What you need to do | When you copy the data that follows, reproduce every word exactly and leave out the images.

Extracted information |
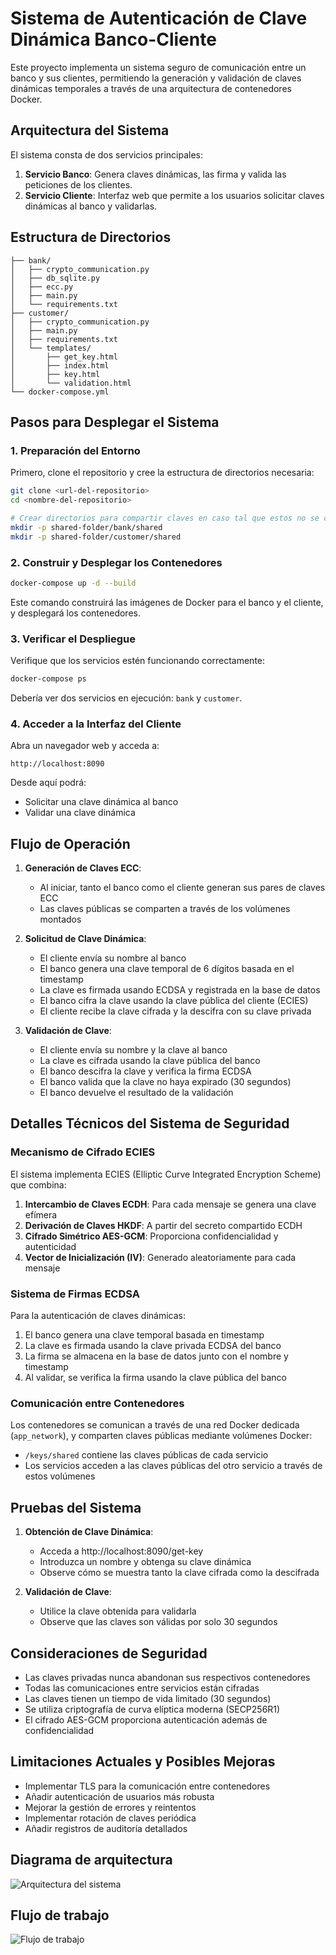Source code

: # Sistema de Autenticación de Clave Dinámica Banco-Cliente

Este proyecto implementa un sistema seguro de comunicación entre un banco y sus clientes, permitiendo la generación y validación de claves dinámicas temporales a través de una arquitectura de contenedores Docker.

## Arquitectura del Sistema

El sistema consta de dos servicios principales:

1. **Servicio Banco**: Genera claves dinámicas, las firma y valida las peticiones de los clientes.
2. **Servicio Cliente**: Interfaz web que permite a los usuarios solicitar claves dinámicas al banco y validarlas.

## Estructura de Directorios

```
├── bank/
│   ├── crypto_communication.py
│   ├── db_sqlite.py
│   ├── ecc.py
│   ├── main.py
│   └── requirements.txt
├── customer/
│   ├── crypto_communication.py
│   ├── main.py
│   ├── requirements.txt
│   └── templates/
│       ├── get_key.html
│       ├── index.html
│       ├── key.html
│       └── validation.html
└── docker-compose.yml
```

## Pasos para Desplegar el Sistema

### 1. Preparación del Entorno

Primero, clone el repositorio y cree la estructura de directorios necesaria:

```bash
git clone <url-del-repositorio>
cd <nombre-del-repositorio>

# Crear directorios para compartir claves en caso tal que estos no se creen automáticamente
mkdir -p shared-folder/bank/shared
mkdir -p shared-folder/customer/shared
```

### 2. Construir y Desplegar los Contenedores

```bash
docker-compose up -d --build
```

Este comando construirá las imágenes de Docker para el banco y el cliente, y desplegará los contenedores.

### 3. Verificar el Despliegue

Verifique que los servicios estén funcionando correctamente:

```bash
docker-compose ps
```

Debería ver dos servicios en ejecución: `bank` y `customer`.

### 4. Acceder a la Interfaz del Cliente

Abra un navegador web y acceda a:

```
http://localhost:8090
```

Desde aquí podrá:
- Solicitar una clave dinámica al banco
- Validar una clave dinámica

## Flujo de Operación

1. **Generación de Claves ECC**:
   - Al iniciar, tanto el banco como el cliente generan sus pares de claves ECC
   - Las claves públicas se comparten a través de los volúmenes montados

2. **Solicitud de Clave Dinámica**:
   - El cliente envía su nombre al banco
   - El banco genera una clave temporal de 6 dígitos basada en el timestamp
   - La clave es firmada usando ECDSA y registrada en la base de datos
   - El banco cifra la clave usando la clave pública del cliente (ECIES)
   - El cliente recibe la clave cifrada y la descifra con su clave privada

3. **Validación de Clave**:
   - El cliente envía su nombre y la clave al banco
   - La clave es cifrada usando la clave pública del banco
   - El banco descifra la clave y verifica la firma ECDSA
   - El banco valida que la clave no haya expirado (30 segundos)
   - El banco devuelve el resultado de la validación

## Detalles Técnicos del Sistema de Seguridad

### Mecanismo de Cifrado ECIES

El sistema implementa ECIES (Elliptic Curve Integrated Encryption Scheme) que combina:

1. **Intercambio de Claves ECDH**: Para cada mensaje se genera una clave efímera
2. **Derivación de Claves HKDF**: A partir del secreto compartido ECDH
3. **Cifrado Simétrico AES-GCM**: Proporciona confidencialidad y autenticidad
4. **Vector de Inicialización (IV)**: Generado aleatoriamente para cada mensaje

### Sistema de Firmas ECDSA

Para la autenticación de claves dinámicas:

1. El banco genera una clave temporal basada en timestamp
2. La clave es firmada usando la clave privada ECDSA del banco
3. La firma se almacena en la base de datos junto con el nombre y timestamp
4. Al validar, se verifica la firma usando la clave pública del banco

### Comunicación entre Contenedores

Los contenedores se comunican a través de una red Docker dedicada (`app_network`), y comparten claves públicas mediante volúmenes Docker:

- `/keys/shared` contiene las claves públicas de cada servicio
- Los servicios acceden a las claves públicas del otro servicio a través de estos volúmenes

## Pruebas del Sistema

1. **Obtención de Clave Dinámica**:
   - Acceda a http://localhost:8090/get-key
   - Introduzca un nombre y obtenga su clave dinámica
   - Observe cómo se muestra tanto la clave cifrada como la descifrada

2. **Validación de Clave**:
   - Utilice la clave obtenida para validarla
   - Observe que las claves son válidas por solo 30 segundos

## Consideraciones de Seguridad

- Las claves privadas nunca abandonan sus respectivos contenedores
- Todas las comunicaciones entre servicios están cifradas
- Las claves tienen un tiempo de vida limitado (30 segundos)
- Se utiliza criptografía de curva elíptica moderna (SECP256R1)
- El cifrado AES-GCM proporciona autenticación además de confidencialidad

## Limitaciones Actuales y Posibles Mejoras

- Implementar TLS para la comunicación entre contenedores
- Añadir autenticación de usuarios más robusta
- Mejorar la gestión de errores y reintentos
- Implementar rotación de claves periódica
- Añadir registros de auditoría detallados

## Diagrama de arquitectura
![Arquitectura del sistema](arquitectura.png)

## Flujo de trabajo
![Flujo de trabajo](flujo.png)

Answer space |
Source code

: # Sistema de Autenticación de Clave Dinámica Banco-Cliente

Este proyecto implementa un sistema seguro de comunicación entre un banco y sus clientes, permitiendo la generación y validación de claves dinámicas temporales a través de una arquitectura de contenedores Docker.

## Arquitectura del Sistema

El sistema consta de dos servicios principales:

1. **Servicio Banco**: Genera claves dinámicas, las firma y valida las peticiones de los clientes.
2. **Servicio Cliente**: Interfaz web que permite a los usuarios solicitar claves dinámicas al banco y validarlas.

## Estructura de Directorios

```
├── bank/
│   ├── crypto_communication.py
│   ├── db_sqlite.py
│   ├── ecc.py
│   ├── main.py
│   └── requirements.txt
├── customer/
│   ├── crypto_communication.py
│   ├── main.py
│   ├── requirements.txt
│   └── templates/
│       ├── get_key.html
│       ├── index.html
│       ├── key.html
│       └── validation.html
└── docker-compose.yml
```

## Pasos para Desplegar el Sistema

### 1. Preparación del Entorno

Primero, clone el repositorio y cree la estructura de directorios necesaria:

```bash
git clone <url-del-repositorio>
cd <nombre-del-repositorio>

# Crear directorios para compartir claves en caso tal que estos no se creen automáticamente
mkdir -p shared-folder/bank/shared
mkdir -p shared-folder/customer/shared
```

### 2. Construir y Desplegar los Contenedores

```bash
docker-compose up -d --build
```

Este comando construirá las imágenes de Docker para el banco y el cliente, y desplegará los contenedores.

### 3. Verificar el Despliegue

Verifique que los servicios estén funcionando correctamente:

```bash
docker-compose ps
```

Debería ver dos servicios en ejecución: `bank` y `customer`.

### 4. Acceder a la Interfaz del Cliente

Abra un navegador web y acceda a:

```
http://localhost:8090
```

Desde aquí podrá:
- Solicitar una clave dinámica al banco
- Validar una clave dinámica

## Flujo de Operación

1. **Generación de Claves ECC**:
   - Al iniciar, tanto el banco como el cliente generan sus pares de claves ECC
   - Las claves públicas se comparten a través de los volúmenes montados

2. **Solicitud de Clave Dinámica**:
   - El cliente envía su nombre al banco
   - El banco genera una clave temporal de 6 dígitos basada en el timestamp
   - La clave es firmada usando ECDSA y registrada en la base de datos
   - El banco cifra la clave usando la clave pública del cliente (ECIES)
   - El cliente recibe la clave cifrada y la descifra con su clave privada

3. **Validación de Clave**:
   - El cliente envía su nombre y la clave al banco
   - La clave es cifrada usando la clave pública del banco
   - El banco descifra la clave y verifica la firma ECDSA
   - El banco valida que la clave no haya expirado (30 segundos)
   - El banco devuelve el resultado de la validación

## Detalles Técnicos del Sistema de Seguridad

### Mecanismo de Cifrado ECIES

El sistema implementa ECIES (Elliptic Curve Integrated Encryption Scheme) que combina:

1. **Intercambio de Claves ECDH**: Para cada mensaje se genera una clave efímera
2. **Derivación de Claves HKDF**: A partir del secreto compartido ECDH
3. **Cifrado Simétrico AES-GCM**: Proporciona confidencialidad y autenticidad
4. **Vector de Inicialización (IV)**: Generado aleatoriamente para cada mensaje

### Sistema de Firmas ECDSA

Para la autenticación de claves dinámicas:

1. El banco genera una clave temporal basada en timestamp
2. La clave es firmada usando la clave privada ECDSA del banco
3. La firma se almacena en la base de datos junto con el nombre y timestamp
4. Al validar, se verifica la firma usando la clave pública del banco

### Comunicación entre Contenedores

Los contenedores se comunican a través de una red Docker dedicada (`app_network`), y comparten claves públicas mediante volúmenes Docker:

- `/keys/shared` contiene las claves públicas de cada servicio
- Los servicios acceden a las claves públicas del otro servicio a través de estos volúmenes

## Pruebas del Sistema

1. **Obtención de Clave Dinámica**:
   - Acceda a http://localhost:8090/get-key
   - Introduzca un nombre y obtenga su clave dinámica
   - Observe cómo se muestra tanto la clave cifrada como la descifrada

2. **Validación de Clave**:
   - Utilice la clave obtenida para validarla
   - Observe que las claves son válidas por solo 30 segundos

## Consideraciones de Seguridad

- Las claves privadas nunca abandonan sus respectivos contenedores
- Todas las comunicaciones entre servicios están cifradas
- Las claves tienen un tiempo de vida limitado (30 segundos)
- Se utiliza criptografía de curva elíptica moderna (SECP256R1)
- El cifrado AES-GCM proporciona autenticación además de confidencialidad

## Limitaciones Actuales y Posibles Mejoras

- Implementar TLS para la comunicación entre contenedores
- Añadir autenticación de usuarios más robusta
- Mejorar la gestión de errores y reintentos
- Implementar rotación de claves periódica
- Añadir registros de auditoría detallados

## Diagrama de arquitectura
![Arquitectura del sistema](arquitectura.png)

## Flujo de trabajo
![Flujo de trabajo](flujo.png)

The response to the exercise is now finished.